Sarah : C'est vraiment très agréable de, qu'il y ait des gens qui puissent y penser à ma place, s'en préoccuper, me dire " Sarah, est-ce que tu as pris tes médicaments ? ", bien sûr, c'est agréable, c'est une chaleur, oui, c'est une vraie chaleur, c'est une preuve immédiate qu'ils ont envie que je vive quoi, c'est une preuve d'amour.
Quand on sait qu'on est séropositive, ça se résume dans la phrase que j'ai criée quand on me l'a appris, " Je n'aurai plus d'enfant ". Moi, quand ça m'est arrivé, j'étais en âge encore d'avoir des enfants et je venais de rencontrer l'homme de ma vie. Et bien, je pleure, ça bien sûr, je pleure l'enfant que je n'ai pas eu avec lui, ça c'est une… ça c'est une souffrance, ça c'est…

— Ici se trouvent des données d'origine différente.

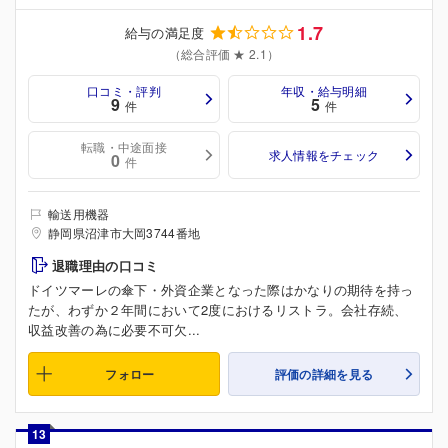
1.7
給与の満足度
（総合評価 ★ 2.1）
口コミ・評判
年収・給与明細
9
5
件
件
転職・中途面接
求人情報をチェック
0
件
輸送用機器
静岡県沼津市大岡3744番地
退職理由の口コミ
ドイツマーレの傘下・外資企業となった際はかなりの期待を持っ
たが、わずか２年間において2度におけるリストラ。会社存続、
収益改善の為に必要不可欠...
フォロー
評価の詳細を見る
13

Alice : Malgré ma jeunesse, je me suis dit, à des moments, ben ça serait peut-être bien de faire un enfant parce que là, il reste peut-être pas beaucoup de temps à vivre à maman, donc je vais peut-être faire un enfant. Je me suis posé la question, j'en ai eu envie pour elle, pas pour moi, parce que je me sentais trop jeune et parce que j'ai, ma carrière m'importe vraiment, donc c'était vraiment pas le moment.

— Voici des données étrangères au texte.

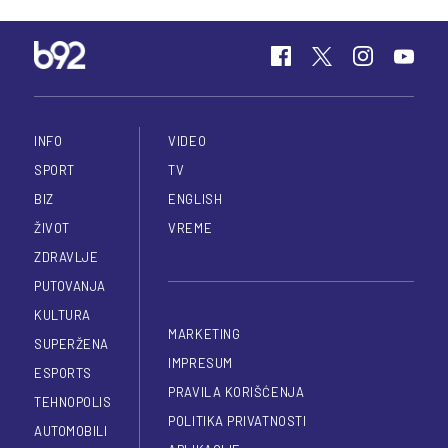
INFO
VIDEO
SPORT
TV
BIZ
ENGLISH
ŽIVOT
VREME
ZDRAVLJE
PUTOVANJA
KULTURA
MARKETING
SUPERŽENA
IMPRESUM
ESPORTS
PRAVILA KORIŠĆENJA
TEHNOPOLIS
POLITIKA PRIVATNOSTI
AUTOMOBILI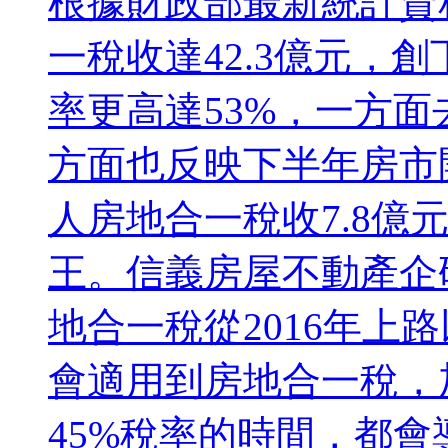
根據財政部最新統計資
一稅收達42.3億元，
率更高達53%，一方
方面也反映下半年房市
人房地合一稅收7.8億
王。信義房屋不動產企
地合一稅從2016年上
會適用到房地合一稅，加
45%稅率的時間，都會導致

Mais depuis la trithérapie, déjà je ne suis plus avec mon petit ami, donc j'aurais fait un enfant et qui n'aurait peut-être pas de père maintenant, donc ça aurait été une erreur et effectivement, je me dis que je peux prendre le temps et faire un enfant au moment où ce sera le moment de faire un enfant. Ça, ça a changé ma vie, oui, aussi.

Sarah : C'est vrai que j'ai toujours dit, de toute façon, je ne partirai jamais avant d'avoir tenu un de mes petits enfants dans mes bras, donc c'était comme un challenge, quoi. Et maintenant, je pense que je les tiendrai dans mes bras et que je les élèverai aussi avec elle, enfin, je pense que je serai une grand-mère.
Je ne suis pas tellement de nature à penser à la retraite ou à des choses comme ça, mais soudain j'ai pensé " Où est-ce que t'aimerais vieillir ? ", j'ai envie de retourner en Algérie vivre, je ne pouvais pas penser à tout ça avant. Maintenant j'ai un avenir quoi. Bon, il me semble que j'ai un avenir normal maintenant, avec cette sagesse d'avoir vécu avec la mort très très proche, avec, maintenant je vais vivre.
Cette épidémie, elle n'est pas innocente, et je sais pas, peut-être c'est ma manière politique d'avoir toujours vu la vie, j'ai pensé que j'étais au cœur du problème et assez sereine par rapport à ça. Maintenant je vais vivre avec cette connaissance de la mort.